The Take Your House Back course is SO HELPFUL!
Take Your House Back is open for registration through September 15th! I have absolutely loved hearing from so many people about how this course has changed their homes. And I’ve learned, too!
I’m sharing screenshots below of compliments on the course on a recent video. I think that first one covers all the bases! And the second image shows the responses to that comment from others in the course! Go to TakeYourHouseBack.com to sign up!
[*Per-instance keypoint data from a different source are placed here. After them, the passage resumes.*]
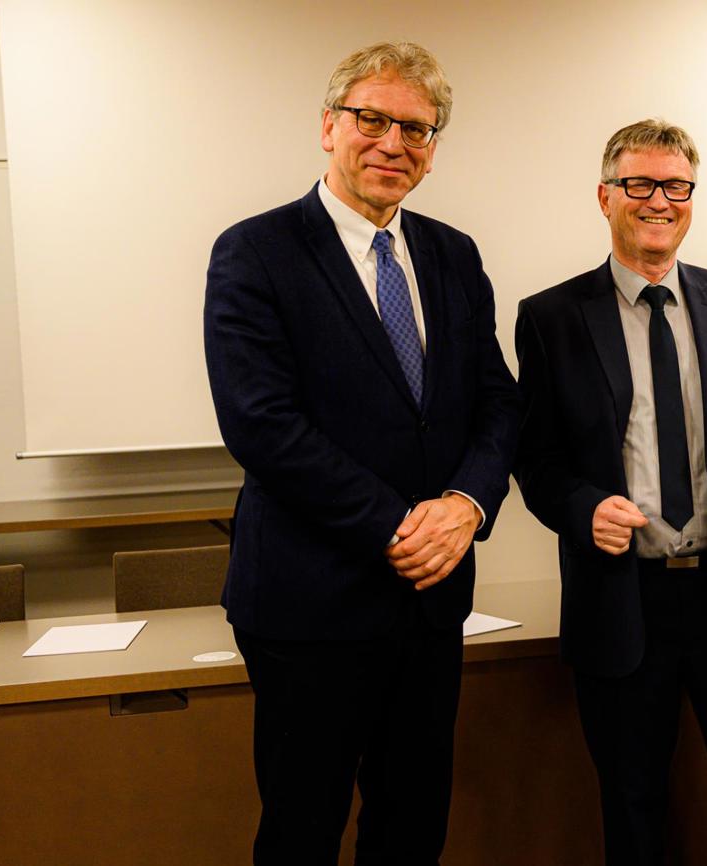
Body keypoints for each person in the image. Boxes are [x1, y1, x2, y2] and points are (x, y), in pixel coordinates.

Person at [203, 41, 520, 865]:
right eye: (371, 119)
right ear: (328, 126)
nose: (392, 143)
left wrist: (466, 507)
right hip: (310, 605)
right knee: (303, 828)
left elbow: (496, 401)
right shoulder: (256, 251)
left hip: (431, 602)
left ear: (433, 149)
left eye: (415, 129)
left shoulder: (453, 254)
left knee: (413, 823)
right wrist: (399, 526)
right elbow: (261, 424)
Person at [514, 119, 707, 866]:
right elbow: (535, 460)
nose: (659, 201)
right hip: (623, 600)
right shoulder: (550, 319)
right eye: (639, 184)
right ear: (605, 197)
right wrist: (583, 509)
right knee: (634, 812)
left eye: (676, 186)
As promised, here are other posts about paper from the past. The focus here is on REDUCING paper, and there’s a lot of value in that! This system was so much easier to implement because I’d already reduced so much paper in our home! If you can’t even imagine three categories or three files for your paper, focus on reducing paper for now. I know you’re overwhelmed, and I understand. These links are for you:
022 Reducing Paper Clutter Podcast
Break Decluttering Paralysis (Even Paper)
I loved how the wall looks, maybe the blue file folders make it better, but I think it looks awesome even if it’s right in the middle of the kitchen!
Debi Zahn says
How do you keep them from overflowing? When do you look at the contents of the “containers” after you have paper in them? Do you have a plan for the to-do’s, maybe laters, and 2021? I’m assuming everything in 2021 will just get dumped in a 2021 file box or something, but what about the other 2? This is where I get stuck 🙂
Heather D says
This is great! Simple, yet enough. What is the system you have in place for actually dealing with the items in your three files? I know myself enough to know that even if I had all my papers in those three folders, I still could just ignore them until they were overdue or missed or whatever. Do you have a “Tuesday mornings at 10am, I do a few of the paper todos” or a “Five minute do one paper todo” routine, or something else? Thanks!
Linda Marlene says
I started listening to your podcasts a few months ago and got current this summer. I was anxiously awaiting for you to start up again this month. Welcome back! I struggle with paper clutter, and you have given me a lot to think about. I am glad you have found a system that is working for you.
I am still reading through your blog but have not gotten too far because I like to read all of the comments. They are very helpful, as well.
Thank you for sharing that this organizer is in your bedroom. I would have thought a central location like the kitchen would be a must, but why not out of the way?!